While Papagayo-NG takes care of the audio file analysis and phoneme recognition, importing the DAT file into Tahoma2D allows you to assign a frame from an animation level to each phoneme and automatically expose the result in an Xsheet column or Timeline layer; to be able to hear the synched sound, the correspondent sound level should be manually loaded too.

Tip

To export the Tahoma2D lip sync file in Papagayo-NG:

  1. In Papagayo-NG, from the Export: dropdown menu, select MOHO.

  2. Press the Export button, to export a .DAT file.

Tip

To import a Papagayo-NG file:

  1. Expose in the Xsheet/Timeline at least one drawing of the level containing the mouth shapes set.

  2. Select the cell of the column/layer where you want the lip sync to start, and using the right click menu choose the Apply Lip Sync Data to Column option.

  3. In the Lip Sync Dialog, switch to the From Data File tab

  4. Choose which level drawings to assign to each phoneme using the arrows below each phoneme

  5. Use the Lip Sync Data File: browser to retrieve the DAT file you exported from Papagayo-NG, and click the Choose button.

  6. The Insert at Frame: parameter should already be showing the frame number of the cell you previously selected. Still, you can change it to make the lip sync start at another frame.

  7. Activate the Extend Rest Drawing to End Marker if you want to copy the Rest Drawing to all the remaining frames between the loaded lip sync ending, and the frame where the End Marker of the Xsheet/Timeline is set.

  8. Click the Apply button.

Importing Magpie Files

It is possible to import into the Xsheet/Timeline .TLS files (i.e.

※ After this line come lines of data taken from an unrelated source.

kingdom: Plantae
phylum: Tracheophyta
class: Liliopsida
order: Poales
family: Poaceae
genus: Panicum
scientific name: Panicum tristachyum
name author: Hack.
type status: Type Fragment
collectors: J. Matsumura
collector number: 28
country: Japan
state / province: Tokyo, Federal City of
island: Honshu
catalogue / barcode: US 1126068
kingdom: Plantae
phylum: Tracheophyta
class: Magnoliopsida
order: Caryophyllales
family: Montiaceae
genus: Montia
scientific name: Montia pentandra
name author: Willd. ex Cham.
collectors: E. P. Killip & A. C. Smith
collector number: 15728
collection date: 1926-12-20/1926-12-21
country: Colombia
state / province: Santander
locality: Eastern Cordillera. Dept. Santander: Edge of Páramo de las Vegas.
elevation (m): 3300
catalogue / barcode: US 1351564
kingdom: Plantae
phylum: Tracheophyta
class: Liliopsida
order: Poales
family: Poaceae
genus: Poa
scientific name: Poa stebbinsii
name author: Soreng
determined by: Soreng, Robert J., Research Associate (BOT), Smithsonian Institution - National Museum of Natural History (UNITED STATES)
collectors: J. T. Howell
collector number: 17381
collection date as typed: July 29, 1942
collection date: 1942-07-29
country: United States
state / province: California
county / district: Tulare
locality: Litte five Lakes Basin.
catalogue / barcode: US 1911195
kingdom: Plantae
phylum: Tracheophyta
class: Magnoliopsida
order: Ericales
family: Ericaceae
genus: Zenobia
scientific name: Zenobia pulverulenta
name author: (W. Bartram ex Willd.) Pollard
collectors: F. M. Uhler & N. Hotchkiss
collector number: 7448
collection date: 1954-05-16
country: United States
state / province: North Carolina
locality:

Toonz Lip Sync) exported from Magpie, a lip-sync and animation timing tool.

magpie_import

While Magpie takes care of the audio file analysis and phoneme recognition, importing the .TLS file into Tahoma2D allows you to assign a frame from an animation level to each phoneme and automatically expose the result in an Xsheet column or Timeline layer; an additional column/layer displaying the speech text (as recognized in Magpie) is created for reference.

Tip

To export the Tahoma2D lip sync file in Magpie:

  1. Copy the file export-toonz.lua available in tahomastuff\config folder into the C:\Program Files (x86)\Third Wish Software & Animation\Magpie Pro\Scripts\Export folder.

  2. In Magpie choose File → Export and choose Toonz among the 2D software list to export the TLS file.

Tip

To import a Magpie file:

  1. Choose File → Import Magpie File….

  2. In the browser that opens retrieve the TLS file you exported from Magpie and click the Load button.

  3. In the dialog that opens choose the following:

  • Use Frame Range to define which section of the Magpie file you want to use to create the lip sync column in the Xsheet/Timeline.

  • Use the Animation Level section to retrieve the animation level you want to expose in the Xsheet/Timeline, and to specify which frame of the level has to be assigned to each phoneme; you can also use the viewer available at the bottom of the dialog to examine the frames of the selected animation level.